* _Page-level text extractions_
[Start of Attachment]

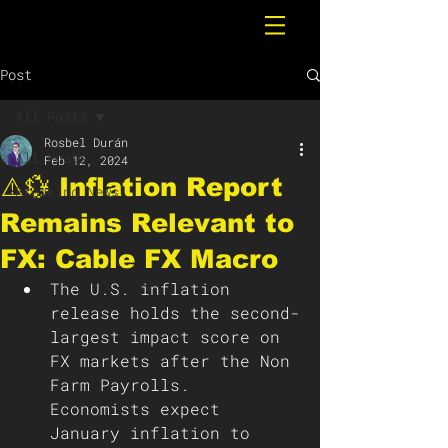
Post
All Posts
Rosbel Durán
All Posts
Feb 12, 2024
⚠️💱 Inflation Report
Breaking News
Remains Relevant to
FX: Cable FX Macro
The U.S. inflation 
release holds the second-
largest impact score on 
FX markets after the Non 
Farm Payrolls. 
Economists expect 
January inflation to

[End of Attachment]

* _Work task_
Reply with an exact copy of the lines running from the one containing "Remains Relevant to" through the end of the entries above, both ends included.

* _Task output_
Remains Relevant to
FX: Cable FX Macro
The U.S. inflation 
release holds the second-
largest impact score on 
FX markets after the Non 
Farm Payrolls. 
Economists expect 
January inflation to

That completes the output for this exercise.